| What is required |
Everything in the records except the pictures needs to be printed again exactly.

| Extracted data |
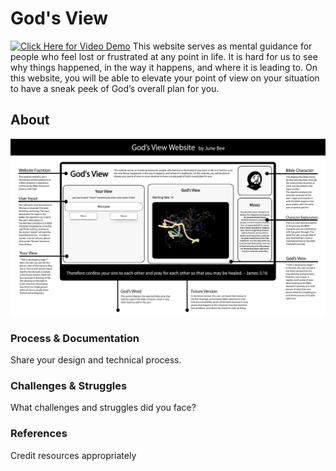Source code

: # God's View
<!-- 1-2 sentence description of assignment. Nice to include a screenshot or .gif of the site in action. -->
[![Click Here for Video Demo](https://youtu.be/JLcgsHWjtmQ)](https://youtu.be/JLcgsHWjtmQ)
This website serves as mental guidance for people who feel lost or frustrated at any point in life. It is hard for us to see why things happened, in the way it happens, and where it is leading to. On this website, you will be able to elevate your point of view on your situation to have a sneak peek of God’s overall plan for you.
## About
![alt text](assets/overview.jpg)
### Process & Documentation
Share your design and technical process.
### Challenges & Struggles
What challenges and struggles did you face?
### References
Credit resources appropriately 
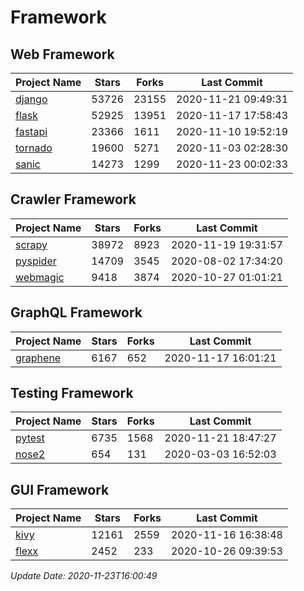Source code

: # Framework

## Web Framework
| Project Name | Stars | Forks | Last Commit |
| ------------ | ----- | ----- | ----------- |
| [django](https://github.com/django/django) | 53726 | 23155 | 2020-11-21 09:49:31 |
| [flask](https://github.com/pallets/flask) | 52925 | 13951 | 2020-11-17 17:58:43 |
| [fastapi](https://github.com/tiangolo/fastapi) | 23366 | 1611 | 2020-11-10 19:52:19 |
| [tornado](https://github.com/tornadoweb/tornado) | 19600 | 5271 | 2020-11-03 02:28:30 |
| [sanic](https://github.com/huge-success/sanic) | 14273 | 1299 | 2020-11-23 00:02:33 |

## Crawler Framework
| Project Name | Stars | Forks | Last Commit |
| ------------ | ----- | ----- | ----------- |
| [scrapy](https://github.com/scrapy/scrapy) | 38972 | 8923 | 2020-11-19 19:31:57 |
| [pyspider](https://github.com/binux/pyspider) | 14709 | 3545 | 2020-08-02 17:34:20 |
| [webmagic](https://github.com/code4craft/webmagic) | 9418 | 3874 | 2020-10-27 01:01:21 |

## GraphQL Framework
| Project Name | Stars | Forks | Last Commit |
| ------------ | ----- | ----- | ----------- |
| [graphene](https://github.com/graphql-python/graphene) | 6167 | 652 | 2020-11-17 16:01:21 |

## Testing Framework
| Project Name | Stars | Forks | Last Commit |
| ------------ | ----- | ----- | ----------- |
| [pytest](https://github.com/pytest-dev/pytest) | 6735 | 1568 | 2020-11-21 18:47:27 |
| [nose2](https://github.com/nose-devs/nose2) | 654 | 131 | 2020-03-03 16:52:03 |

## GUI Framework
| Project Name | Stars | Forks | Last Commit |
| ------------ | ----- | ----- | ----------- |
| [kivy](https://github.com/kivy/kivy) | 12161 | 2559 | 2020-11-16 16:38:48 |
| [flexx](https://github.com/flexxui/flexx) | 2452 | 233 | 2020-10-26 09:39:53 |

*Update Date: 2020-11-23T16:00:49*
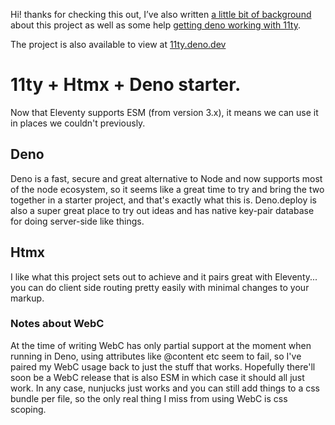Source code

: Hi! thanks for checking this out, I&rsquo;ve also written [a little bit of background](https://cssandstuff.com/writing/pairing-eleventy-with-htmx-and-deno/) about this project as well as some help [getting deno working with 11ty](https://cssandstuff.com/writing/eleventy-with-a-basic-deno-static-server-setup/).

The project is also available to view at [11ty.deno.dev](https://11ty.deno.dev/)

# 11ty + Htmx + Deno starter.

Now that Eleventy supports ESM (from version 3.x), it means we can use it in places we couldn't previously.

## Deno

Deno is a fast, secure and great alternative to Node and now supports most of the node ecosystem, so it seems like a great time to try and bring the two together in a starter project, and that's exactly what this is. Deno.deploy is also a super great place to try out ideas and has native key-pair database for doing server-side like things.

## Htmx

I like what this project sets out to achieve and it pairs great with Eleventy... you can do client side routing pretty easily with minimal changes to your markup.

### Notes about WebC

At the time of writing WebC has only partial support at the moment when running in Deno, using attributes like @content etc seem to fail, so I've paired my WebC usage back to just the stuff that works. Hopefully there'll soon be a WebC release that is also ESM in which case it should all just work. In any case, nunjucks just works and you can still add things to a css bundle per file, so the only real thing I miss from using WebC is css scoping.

| Exercise answer |
Source code

: # God's View
<!-- 1-2 sentence description of assignment. Nice to include a screenshot or .gif of the site in action. -->
[![Click Here for Video Demo](https://youtu.be/JLcgsHWjtmQ)](https://youtu.be/JLcgsHWjtmQ)
This website serves as mental guidance for people who feel lost or frustrated at any point in life. It is hard for us to see why things happened, in the way it happens, and where it is leading to. On this website, you will be able to elevate your point of view on your situation to have a sneak peek of God’s overall plan for you.
## About
![alt text](assets/overview.jpg)
### Process & Documentation
Share your design and technical process.
### Challenges & Struggles
What challenges and struggles did you face?
### References
Credit resources appropriately 
Source code

: # Framework

## Web Framework
| Project Name | Stars | Forks | Last Commit |
| ------------ | ----- | ----- | ----------- |
| [django](https://github.com/django/django) | 53726 | 23155 | 2020-11-21 09:49:31 |
| [flask](https://github.com/pallets/flask) | 52925 | 13951 | 2020-11-17 17:58:43 |
| [fastapi](https://github.com/tiangolo/fastapi) | 23366 | 1611 | 2020-11-10 19:52:19 |
| [tornado](https://github.com/tornadoweb/tornado) | 19600 | 5271 | 2020-11-03 02:28:30 |
| [sanic](https://github.com/huge-success/sanic) | 14273 | 1299 | 2020-11-23 00:02:33 |

## Crawler Framework
| Project Name | Stars | Forks | Last Commit |
| ------------ | ----- | ----- | ----------- |
| [scrapy](https://github.com/scrapy/scrapy) | 38972 | 8923 | 2020-11-19 19:31:57 |
| [pyspider](https://github.com/binux/pyspider) | 14709 | 3545 | 2020-08-02 17:34:20 |
| [webmagic](https://github.com/code4craft/webmagic) | 9418 | 3874 | 2020-10-27 01:01:21 |

## GraphQL Framework
| Project Name | Stars | Forks | Last Commit |
| ------------ | ----- | ----- | ----------- |
| [graphene](https://github.com/graphql-python/graphene) | 6167 | 652 | 2020-11-17 16:01:21 |

## Testing Framework
| Project Name | Stars | Forks | Last Commit |
| ------------ | ----- | ----- | ----------- |
| [pytest](https://github.com/pytest-dev/pytest) | 6735 | 1568 | 2020-11-21 18:47:27 |
| [nose2](https://github.com/nose-devs/nose2) | 654 | 131 | 2020-03-03 16:52:03 |

## GUI Framework
| Project Name | Stars | Forks | Last Commit |
| ------------ | ----- | ----- | ----------- |
| [kivy](https://github.com/kivy/kivy) | 12161 | 2559 | 2020-11-16 16:38:48 |
| [flexx](https://github.com/flexxui/flexx) | 2452 | 233 | 2020-10-26 09:39:53 |

*Update Date: 2020-11-23T16:00:49*
Source code

: Hi! thanks for checking this out, I&rsquo;ve also written [a little bit of background](https://cssandstuff.com/writing/pairing-eleventy-with-htmx-and-deno/) about this project as well as some help [getting deno working with 11ty](https://cssandstuff.com/writing/eleventy-with-a-basic-deno-static-server-setup/).

The project is also available to view at [11ty.deno.dev](https://11ty.deno.dev/)

# 11ty + Htmx + Deno starter.

Now that Eleventy supports ESM (from version 3.x), it means we can use it in places we couldn't previously.

## Deno

Deno is a fast, secure and great alternative to Node and now supports most of the node ecosystem, so it seems like a great time to try and bring the two together in a starter project, and that's exactly what this is. Deno.deploy is also a super great place to try out ideas and has native key-pair database for doing server-side like things.

## Htmx

I like what this project sets out to achieve and it pairs great with Eleventy... you can do client side routing pretty easily with minimal changes to your markup.

### Notes about WebC

At the time of writing WebC has only partial support at the moment when running in Deno, using attributes like @content etc seem to fail, so I've paired my WebC usage back to just the stuff that works. Hopefully there'll soon be a WebC release that is also ESM in which case it should all just work. In any case, nunjucks just works and you can still add things to a css bundle per file, so the only real thing I miss from using WebC is css scoping.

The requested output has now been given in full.